Pour l’atteindre, il fallait passer près de la charreyonne placée en aval de la barque de Méru ; mais, au moment où il la côtoyait, une tête se dressait l’avant. -François effrayé s’arrêta et retint son bachot dans l’ombre.- La tête, qu’il avait aperçue restait penchée sur les eaux dans une intention qu’il ne pouvait comprendre. Au premier instant, il lui sembla que c’était André qui se préparait à démarrer ; mais il vit bientôt le veilleur nocturne se redresser, et à la hauteur de la taille il reconnut maître Jacques.

Celui-ci avait ôté sa veste malgré le froid, et tenait une gaffe à la main. François le vit passer le long du plat-bord et rentrer silencieusement dans la cabane. Il se hâta de doubler la charreyonne et d’accoster la barque de son oncle, où il retrouva les mariniers endormis.
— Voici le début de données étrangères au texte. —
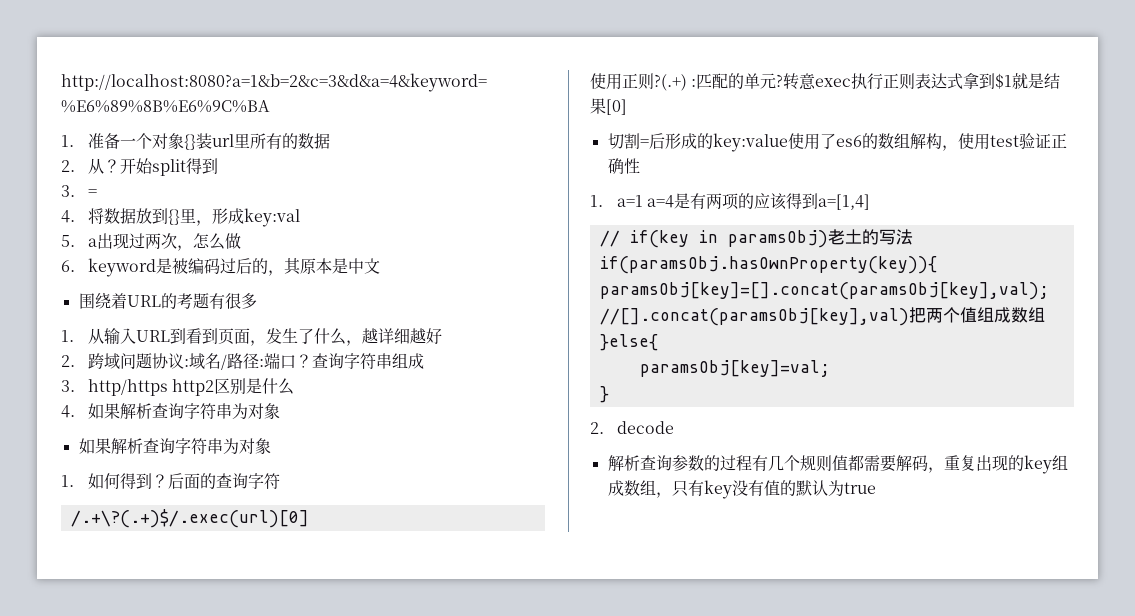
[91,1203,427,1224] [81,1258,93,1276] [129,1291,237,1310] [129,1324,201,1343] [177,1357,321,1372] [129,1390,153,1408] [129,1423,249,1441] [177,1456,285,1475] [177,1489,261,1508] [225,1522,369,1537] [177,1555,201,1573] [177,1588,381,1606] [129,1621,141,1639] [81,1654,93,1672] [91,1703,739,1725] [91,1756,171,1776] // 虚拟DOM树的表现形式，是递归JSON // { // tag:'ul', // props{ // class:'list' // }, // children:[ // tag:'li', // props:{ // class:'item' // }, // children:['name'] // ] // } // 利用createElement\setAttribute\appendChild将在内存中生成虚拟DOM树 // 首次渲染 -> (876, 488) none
Certain alors que son absence n’avait point été remarquée, il regagna en rampant sa paillasse et attendit plus tranquillement le lendemain.

À peine la première aube blanchissait-elle les horizons embrumés du fleuve que ses compagnons l’éveillèrent. Tout était déjà en mouvement dans le bateau d’André, qui, chargé jusqu’à la dernière ligne de flottaison, commençait à se mouvoir lourdement. Le jeûne patron donnait les ordres et mettait la main à tout avec cette patience vigoureuse qui est la première vertu du marinier de Loire. L’appareillage se fit lentement, mais sans aucune fausse évolution, et le bateau prit le fil de l’eau avec une sorte de sûreté nonchalante.

— Bien manœuvré, mon gars ! cria tout à coup une voix de la rive.

André se retourna et reconnut dans le brouillard du matin l’oncle Méru avec sa nièce, chaussée de fins sabots et enveloppée dans sa cape de drap marron bordée de velours noir. Il les salua en levant son petit chapeau ciré.

L’Espérance vous demande excuse de prendre les devans, dit-il avec gaieté, mais elle a trop de clous à ses semelles pour marcher vite.

— Va, va, flot, répliqua le vieux marinier, qui lui fit un signe d’adieu, le Drapeau-Blanc saura bien vous rejoindre.

Et il s’avança vers le futreau en pressant la jeune fille de s’embarquer ; mais celle-ci tenait à laisser au jeune patron son avantage. Au moment où elle se préparait à rejoindre le bateau, un souvenir parut l’arrêter.